━━━ Brano da leggere ━━━

Scuola, prende forma Il Piano estate: ecco come saranno ripartiti 500 milioni

(Teleborsa) – Arrivano le risorse per la scuola d’estate, che nell’idea del Ministro Bianchi dovrebbe essere un ponte per la ripartenza dell’anno scolastico a settembre.

“Siamo al lavoro per costruire un ponte per il nuovo inizio. In queste settimane il mondo della scuola è impegnato per creare spazi e possibilità di potenziamento delle competenze e recupero della socialità di studentesse e studenti, ha affermato il Ministro Bianchi.

l Ministero dell’Istruzione ha già assegnato a tutte le scuole 150 milioni stanziati dal decreto Sostegni, sui 500 complessivi previsti per il piano Estate. Risorse che saranno ripartite fra tutte le scuole nella misura di 18mila ciascuna, cui si aggiungono altri 320 milioni dei fondi PON, in scadenza il prossimo 21 maggio, ed altri 40 milioni per il bando sul contrasto alla povertà educativa.

I soldi del Dl Sostegni

Si tratta di fondi che sono distribuiti a tutte le Istituzioni scolastiche sulla base del numero di alunni per un importo medio di 18mila euro.

━━━ Dati forniti ━━━

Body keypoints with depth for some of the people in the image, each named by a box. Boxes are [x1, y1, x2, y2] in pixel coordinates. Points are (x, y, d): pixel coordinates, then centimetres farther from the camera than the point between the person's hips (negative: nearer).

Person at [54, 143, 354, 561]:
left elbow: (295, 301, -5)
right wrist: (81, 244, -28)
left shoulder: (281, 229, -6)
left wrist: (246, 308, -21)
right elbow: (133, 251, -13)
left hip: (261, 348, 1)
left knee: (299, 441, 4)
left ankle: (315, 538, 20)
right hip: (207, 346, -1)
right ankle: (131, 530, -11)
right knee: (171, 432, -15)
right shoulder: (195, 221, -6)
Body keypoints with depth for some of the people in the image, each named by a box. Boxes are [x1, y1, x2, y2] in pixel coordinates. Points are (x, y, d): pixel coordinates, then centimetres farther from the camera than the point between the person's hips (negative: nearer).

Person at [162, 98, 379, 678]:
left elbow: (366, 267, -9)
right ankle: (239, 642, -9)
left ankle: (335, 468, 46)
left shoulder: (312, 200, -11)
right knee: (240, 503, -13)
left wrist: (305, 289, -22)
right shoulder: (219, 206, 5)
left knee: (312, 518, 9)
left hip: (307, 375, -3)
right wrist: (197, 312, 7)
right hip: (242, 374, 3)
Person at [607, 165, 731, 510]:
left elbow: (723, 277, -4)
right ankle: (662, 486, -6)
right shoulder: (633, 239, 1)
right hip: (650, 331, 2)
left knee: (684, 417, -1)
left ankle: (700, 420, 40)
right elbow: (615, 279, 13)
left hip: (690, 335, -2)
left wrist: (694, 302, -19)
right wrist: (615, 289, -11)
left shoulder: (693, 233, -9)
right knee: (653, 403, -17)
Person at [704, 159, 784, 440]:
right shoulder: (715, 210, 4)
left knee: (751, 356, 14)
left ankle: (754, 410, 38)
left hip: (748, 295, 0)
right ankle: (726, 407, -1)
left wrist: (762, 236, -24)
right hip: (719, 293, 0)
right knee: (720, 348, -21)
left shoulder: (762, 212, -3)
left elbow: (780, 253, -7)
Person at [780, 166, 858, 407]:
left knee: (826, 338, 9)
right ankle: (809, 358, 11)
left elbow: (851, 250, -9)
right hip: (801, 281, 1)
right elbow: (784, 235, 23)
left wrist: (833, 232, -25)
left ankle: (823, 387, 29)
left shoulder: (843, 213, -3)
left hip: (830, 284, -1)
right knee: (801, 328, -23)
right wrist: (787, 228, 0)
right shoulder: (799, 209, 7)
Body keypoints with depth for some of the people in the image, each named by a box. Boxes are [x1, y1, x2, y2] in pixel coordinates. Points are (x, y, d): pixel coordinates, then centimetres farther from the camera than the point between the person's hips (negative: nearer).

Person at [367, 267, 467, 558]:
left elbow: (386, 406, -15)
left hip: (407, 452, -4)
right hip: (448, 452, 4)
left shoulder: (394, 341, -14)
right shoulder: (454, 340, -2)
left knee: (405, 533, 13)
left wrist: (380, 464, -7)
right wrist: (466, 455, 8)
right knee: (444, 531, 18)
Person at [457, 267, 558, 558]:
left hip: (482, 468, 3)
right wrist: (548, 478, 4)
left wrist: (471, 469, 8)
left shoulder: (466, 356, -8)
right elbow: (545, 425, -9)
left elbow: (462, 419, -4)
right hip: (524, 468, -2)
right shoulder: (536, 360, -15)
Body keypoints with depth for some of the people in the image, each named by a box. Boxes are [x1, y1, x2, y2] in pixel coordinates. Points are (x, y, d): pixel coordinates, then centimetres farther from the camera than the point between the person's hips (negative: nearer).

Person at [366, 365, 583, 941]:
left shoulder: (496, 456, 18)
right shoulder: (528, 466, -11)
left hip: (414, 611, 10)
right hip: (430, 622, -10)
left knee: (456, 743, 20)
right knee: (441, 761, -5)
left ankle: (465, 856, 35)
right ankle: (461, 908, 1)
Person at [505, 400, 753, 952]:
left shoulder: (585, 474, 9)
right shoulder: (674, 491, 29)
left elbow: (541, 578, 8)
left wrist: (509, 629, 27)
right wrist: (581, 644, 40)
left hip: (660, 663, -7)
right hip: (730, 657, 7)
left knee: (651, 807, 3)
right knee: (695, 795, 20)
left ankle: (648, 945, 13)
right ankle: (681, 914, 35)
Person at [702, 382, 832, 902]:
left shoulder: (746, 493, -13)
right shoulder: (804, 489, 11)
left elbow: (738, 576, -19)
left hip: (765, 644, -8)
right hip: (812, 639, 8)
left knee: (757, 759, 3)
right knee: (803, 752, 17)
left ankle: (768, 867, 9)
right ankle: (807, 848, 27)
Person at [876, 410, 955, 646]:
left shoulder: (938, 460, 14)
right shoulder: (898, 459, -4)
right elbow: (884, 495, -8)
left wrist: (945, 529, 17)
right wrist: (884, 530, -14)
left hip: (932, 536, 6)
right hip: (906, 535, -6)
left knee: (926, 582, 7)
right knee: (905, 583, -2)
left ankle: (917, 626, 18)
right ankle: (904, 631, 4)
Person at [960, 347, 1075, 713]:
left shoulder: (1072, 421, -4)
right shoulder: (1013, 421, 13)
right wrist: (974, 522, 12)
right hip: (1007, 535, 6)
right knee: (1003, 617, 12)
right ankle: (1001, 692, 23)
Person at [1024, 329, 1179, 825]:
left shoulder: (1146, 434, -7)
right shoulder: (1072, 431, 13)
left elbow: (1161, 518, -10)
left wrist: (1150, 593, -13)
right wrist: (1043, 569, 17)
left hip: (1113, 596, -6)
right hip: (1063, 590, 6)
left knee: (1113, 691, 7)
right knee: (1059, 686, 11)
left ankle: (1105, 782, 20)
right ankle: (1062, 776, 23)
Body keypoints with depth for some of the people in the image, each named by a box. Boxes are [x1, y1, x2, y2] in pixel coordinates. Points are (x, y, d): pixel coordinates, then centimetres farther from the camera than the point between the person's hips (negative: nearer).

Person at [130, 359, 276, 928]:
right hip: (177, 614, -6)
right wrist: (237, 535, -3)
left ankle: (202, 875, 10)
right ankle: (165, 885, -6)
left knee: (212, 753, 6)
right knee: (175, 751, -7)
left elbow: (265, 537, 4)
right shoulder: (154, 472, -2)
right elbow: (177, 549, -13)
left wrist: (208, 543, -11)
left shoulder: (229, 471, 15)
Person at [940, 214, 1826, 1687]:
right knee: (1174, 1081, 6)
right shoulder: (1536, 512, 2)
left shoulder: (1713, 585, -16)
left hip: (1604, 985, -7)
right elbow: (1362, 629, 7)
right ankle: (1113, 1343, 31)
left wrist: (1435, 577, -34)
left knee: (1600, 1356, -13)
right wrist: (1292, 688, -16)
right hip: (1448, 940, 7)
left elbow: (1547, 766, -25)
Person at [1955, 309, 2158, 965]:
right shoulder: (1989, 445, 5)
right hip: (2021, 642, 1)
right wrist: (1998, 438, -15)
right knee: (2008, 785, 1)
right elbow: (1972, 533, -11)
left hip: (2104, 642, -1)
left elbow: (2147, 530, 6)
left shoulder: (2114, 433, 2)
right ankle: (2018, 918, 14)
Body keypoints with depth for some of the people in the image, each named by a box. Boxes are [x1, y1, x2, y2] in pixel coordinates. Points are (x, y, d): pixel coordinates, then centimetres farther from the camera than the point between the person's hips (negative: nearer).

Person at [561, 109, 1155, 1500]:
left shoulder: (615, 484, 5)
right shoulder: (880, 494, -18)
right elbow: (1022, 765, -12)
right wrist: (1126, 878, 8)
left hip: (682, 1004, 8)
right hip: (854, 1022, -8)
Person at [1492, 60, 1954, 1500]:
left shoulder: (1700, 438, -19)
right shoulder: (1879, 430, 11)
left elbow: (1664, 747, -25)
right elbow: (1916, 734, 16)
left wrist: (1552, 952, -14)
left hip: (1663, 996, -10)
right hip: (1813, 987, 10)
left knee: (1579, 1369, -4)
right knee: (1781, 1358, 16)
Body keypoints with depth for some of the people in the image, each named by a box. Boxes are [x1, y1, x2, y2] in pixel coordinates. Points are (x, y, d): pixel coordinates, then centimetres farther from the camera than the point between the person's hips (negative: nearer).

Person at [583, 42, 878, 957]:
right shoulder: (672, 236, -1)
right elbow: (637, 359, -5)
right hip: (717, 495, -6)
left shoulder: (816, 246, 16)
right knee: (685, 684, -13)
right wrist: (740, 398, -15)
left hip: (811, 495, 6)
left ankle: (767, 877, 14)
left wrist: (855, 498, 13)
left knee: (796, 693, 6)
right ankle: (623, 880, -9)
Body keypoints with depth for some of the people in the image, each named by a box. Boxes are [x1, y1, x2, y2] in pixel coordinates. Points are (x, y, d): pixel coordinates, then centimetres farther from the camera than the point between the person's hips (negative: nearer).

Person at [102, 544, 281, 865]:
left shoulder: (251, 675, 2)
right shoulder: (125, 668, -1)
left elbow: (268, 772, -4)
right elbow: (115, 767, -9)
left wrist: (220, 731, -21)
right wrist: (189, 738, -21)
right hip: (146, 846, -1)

━━━

### Cosa fare:
(1) Trascrivi parola per parola il brano sul Piano estate, a partire da "Scuola, prende forma" e fino a "il Ministro Bianchi.".
(2) Secondo il brano sul Piano estate, qual è l'importo medio che le istituzioni scolastiche ricevono con i fondi del Dl Sostegni?
(3) Elenca tutte le somme espresse in milioni che compaiono nel brano sul Piano estate.
Per rispondere basati soltanto sul brano.

### Soluzioni:
(1)
Scuola, prende forma Il Piano estate: ecco come saranno ripartiti 500 milioni

(Teleborsa) – Arrivano le risorse per la scuola d’estate, che nell’idea del Ministro Bianchi dovrebbe essere un ponte per la ripartenza dell’anno scolastico a settembre.

“Siamo al lavoro per costruire un ponte per il nuovo inizio. In queste settimane il mondo della scuola è impegnato per creare spazi e possibilità di potenziamento delle competenze e recupero della socialità di studentesse e studenti, ha affermato il Ministro Bianchi.

(2) 18mila euro.

(3) 500 milioni, 150 milioni, 320 milioni, 40 milioni